# [Supplied entries]
· · · · · · ·

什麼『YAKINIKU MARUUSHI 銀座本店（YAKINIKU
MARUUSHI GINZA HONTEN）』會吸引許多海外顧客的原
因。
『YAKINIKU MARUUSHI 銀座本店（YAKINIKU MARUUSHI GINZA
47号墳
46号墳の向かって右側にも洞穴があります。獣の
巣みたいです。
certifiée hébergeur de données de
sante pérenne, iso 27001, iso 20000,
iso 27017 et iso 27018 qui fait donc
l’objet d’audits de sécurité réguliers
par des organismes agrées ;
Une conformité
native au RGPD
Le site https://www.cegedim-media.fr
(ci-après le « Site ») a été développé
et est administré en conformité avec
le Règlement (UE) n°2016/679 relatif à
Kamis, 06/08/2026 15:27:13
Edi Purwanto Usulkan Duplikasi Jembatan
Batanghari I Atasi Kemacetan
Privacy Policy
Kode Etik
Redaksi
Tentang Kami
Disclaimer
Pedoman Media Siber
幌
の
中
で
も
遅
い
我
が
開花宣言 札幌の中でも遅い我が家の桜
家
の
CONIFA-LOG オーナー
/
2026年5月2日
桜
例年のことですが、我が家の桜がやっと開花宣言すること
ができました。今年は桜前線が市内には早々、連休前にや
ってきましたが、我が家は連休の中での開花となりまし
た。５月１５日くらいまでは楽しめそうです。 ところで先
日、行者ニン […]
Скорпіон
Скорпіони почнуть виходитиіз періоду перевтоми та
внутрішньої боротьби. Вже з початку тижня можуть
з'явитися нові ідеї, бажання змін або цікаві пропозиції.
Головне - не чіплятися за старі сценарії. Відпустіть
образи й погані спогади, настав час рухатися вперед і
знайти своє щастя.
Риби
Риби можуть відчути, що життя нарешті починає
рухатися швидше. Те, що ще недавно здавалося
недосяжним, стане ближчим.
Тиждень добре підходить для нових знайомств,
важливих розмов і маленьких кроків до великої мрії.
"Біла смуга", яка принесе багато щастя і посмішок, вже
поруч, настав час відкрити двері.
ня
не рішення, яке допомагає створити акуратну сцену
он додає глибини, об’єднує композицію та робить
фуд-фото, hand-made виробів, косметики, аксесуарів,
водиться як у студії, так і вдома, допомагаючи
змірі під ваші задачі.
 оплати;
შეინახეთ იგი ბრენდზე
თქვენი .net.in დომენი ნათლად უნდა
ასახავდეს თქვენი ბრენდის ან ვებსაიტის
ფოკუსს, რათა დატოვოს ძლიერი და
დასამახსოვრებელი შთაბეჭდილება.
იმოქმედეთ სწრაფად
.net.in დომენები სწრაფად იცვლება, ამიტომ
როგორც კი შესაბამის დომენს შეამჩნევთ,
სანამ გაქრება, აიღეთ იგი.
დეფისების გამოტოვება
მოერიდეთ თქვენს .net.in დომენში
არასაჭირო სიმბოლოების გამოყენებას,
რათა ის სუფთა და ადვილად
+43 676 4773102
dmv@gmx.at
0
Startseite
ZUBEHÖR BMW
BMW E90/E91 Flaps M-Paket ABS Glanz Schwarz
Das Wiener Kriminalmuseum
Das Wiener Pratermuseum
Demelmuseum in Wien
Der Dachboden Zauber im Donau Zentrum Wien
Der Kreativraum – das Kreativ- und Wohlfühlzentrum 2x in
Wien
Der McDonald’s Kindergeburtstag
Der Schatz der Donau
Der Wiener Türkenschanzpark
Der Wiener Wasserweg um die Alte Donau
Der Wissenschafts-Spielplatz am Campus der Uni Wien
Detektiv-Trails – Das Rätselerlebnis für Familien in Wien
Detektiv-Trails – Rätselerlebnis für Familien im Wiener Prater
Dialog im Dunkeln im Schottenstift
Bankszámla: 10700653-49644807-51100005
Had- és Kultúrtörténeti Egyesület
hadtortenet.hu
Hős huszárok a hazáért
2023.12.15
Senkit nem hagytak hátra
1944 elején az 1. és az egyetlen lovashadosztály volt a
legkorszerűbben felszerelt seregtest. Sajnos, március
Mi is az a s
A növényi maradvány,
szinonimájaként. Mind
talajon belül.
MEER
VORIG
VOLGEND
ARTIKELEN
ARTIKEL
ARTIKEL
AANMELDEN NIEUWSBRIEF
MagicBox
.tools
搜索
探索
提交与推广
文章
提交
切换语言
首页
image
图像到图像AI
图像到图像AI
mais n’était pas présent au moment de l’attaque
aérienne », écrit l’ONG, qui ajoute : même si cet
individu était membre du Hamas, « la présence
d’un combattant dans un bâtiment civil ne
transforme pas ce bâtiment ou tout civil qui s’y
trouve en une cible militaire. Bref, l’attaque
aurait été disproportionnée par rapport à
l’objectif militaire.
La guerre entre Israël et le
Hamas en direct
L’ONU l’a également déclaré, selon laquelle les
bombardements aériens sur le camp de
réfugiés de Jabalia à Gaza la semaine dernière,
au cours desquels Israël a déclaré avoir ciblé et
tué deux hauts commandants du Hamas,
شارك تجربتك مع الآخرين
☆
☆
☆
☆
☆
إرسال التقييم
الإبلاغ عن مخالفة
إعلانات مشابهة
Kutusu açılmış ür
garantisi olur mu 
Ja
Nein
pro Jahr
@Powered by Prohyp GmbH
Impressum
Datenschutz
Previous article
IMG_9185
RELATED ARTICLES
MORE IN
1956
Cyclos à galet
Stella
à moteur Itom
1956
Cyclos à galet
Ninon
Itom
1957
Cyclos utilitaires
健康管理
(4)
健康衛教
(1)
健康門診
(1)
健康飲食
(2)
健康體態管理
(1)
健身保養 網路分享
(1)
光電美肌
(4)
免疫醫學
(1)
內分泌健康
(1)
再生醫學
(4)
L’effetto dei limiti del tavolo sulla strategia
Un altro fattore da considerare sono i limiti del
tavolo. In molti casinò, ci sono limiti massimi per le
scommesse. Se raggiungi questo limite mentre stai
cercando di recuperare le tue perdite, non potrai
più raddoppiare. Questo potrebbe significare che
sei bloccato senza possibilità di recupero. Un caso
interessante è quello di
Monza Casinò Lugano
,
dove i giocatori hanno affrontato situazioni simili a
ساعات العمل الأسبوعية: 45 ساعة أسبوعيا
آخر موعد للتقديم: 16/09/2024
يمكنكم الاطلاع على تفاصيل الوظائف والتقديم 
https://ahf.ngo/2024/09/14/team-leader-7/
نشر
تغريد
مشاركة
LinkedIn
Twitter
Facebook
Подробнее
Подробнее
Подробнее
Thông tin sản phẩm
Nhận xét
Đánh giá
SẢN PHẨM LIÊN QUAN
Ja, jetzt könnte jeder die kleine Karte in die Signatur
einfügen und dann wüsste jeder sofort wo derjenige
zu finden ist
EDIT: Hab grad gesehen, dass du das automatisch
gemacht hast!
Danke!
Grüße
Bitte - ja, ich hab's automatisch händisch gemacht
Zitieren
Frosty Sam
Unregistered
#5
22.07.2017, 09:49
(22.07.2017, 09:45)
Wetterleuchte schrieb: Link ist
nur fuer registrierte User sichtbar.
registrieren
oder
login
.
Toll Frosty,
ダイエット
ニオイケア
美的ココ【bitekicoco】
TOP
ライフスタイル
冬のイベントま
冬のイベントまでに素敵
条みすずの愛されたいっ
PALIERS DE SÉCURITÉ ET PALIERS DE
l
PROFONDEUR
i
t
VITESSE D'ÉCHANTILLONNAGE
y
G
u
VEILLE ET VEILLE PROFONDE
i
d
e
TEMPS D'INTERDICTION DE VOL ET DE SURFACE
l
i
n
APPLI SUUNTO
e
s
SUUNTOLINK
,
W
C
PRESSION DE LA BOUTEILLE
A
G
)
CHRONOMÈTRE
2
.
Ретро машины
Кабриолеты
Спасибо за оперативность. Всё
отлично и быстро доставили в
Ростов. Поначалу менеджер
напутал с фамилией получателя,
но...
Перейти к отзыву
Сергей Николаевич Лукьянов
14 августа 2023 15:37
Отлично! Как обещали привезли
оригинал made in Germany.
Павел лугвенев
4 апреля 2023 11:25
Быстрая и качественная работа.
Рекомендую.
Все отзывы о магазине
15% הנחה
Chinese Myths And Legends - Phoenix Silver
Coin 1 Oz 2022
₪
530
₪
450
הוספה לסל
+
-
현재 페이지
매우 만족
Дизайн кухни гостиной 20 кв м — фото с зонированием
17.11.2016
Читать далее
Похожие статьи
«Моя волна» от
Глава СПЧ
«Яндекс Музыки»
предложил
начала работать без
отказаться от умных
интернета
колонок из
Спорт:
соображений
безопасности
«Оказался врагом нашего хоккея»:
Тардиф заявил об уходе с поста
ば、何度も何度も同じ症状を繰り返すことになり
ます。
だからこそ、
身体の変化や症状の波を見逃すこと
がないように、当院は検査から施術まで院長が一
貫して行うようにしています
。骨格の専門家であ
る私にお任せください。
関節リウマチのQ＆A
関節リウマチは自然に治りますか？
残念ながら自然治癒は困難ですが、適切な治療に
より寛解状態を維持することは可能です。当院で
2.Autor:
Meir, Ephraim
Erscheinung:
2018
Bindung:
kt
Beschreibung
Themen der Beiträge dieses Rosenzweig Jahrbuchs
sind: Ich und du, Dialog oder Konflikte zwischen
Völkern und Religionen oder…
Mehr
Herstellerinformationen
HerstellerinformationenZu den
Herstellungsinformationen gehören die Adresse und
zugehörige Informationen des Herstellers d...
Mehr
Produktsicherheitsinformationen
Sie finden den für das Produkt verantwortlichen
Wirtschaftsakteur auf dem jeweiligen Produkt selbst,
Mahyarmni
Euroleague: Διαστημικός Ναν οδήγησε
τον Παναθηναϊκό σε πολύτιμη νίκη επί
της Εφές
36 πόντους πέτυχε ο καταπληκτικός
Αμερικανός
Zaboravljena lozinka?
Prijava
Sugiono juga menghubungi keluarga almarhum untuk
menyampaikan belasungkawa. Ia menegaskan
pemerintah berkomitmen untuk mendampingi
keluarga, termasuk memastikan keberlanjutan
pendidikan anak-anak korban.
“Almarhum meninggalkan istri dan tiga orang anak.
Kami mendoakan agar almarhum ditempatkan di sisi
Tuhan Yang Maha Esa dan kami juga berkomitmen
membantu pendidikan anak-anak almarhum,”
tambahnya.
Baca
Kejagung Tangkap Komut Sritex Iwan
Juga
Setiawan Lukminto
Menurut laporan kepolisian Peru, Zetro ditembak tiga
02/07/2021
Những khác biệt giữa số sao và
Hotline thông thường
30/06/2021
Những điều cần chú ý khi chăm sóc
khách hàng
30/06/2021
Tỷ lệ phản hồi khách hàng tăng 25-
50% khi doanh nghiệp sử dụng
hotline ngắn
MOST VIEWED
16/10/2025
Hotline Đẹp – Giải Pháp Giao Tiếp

· · · · · · ·

What you return should be the lines from the beginning of the records through the one that contains "Edi Purwanto Usulkan Duplikasi Jembatan", repeated exactly and with no additions.

什麼『YAKINIKU MARUUSHI 銀座本店（YAKINIKU
MARUUSHI GINZA HONTEN）』會吸引許多海外顧客的原
因。
『YAKINIKU MARUUSHI 銀座本店（YAKINIKU MARUUSHI GINZA
47号墳
46号墳の向かって右側にも洞穴があります。獣の
巣みたいです。
certifiée hébergeur de données de
sante pérenne, iso 27001, iso 20000,
iso 27017 et iso 27018 qui fait donc
l’objet d’audits de sécurité réguliers
par des organismes agrées ;
Une conformité
native au RGPD
Le site https://www.cegedim-media.fr
(ci-après le « Site ») a été développé
et est administré en conformité avec
le Règlement (UE) n°2016/679 relatif à
Kamis, 06/08/2026 15:27:13
Edi Purwanto Usulkan Duplikasi Jembatan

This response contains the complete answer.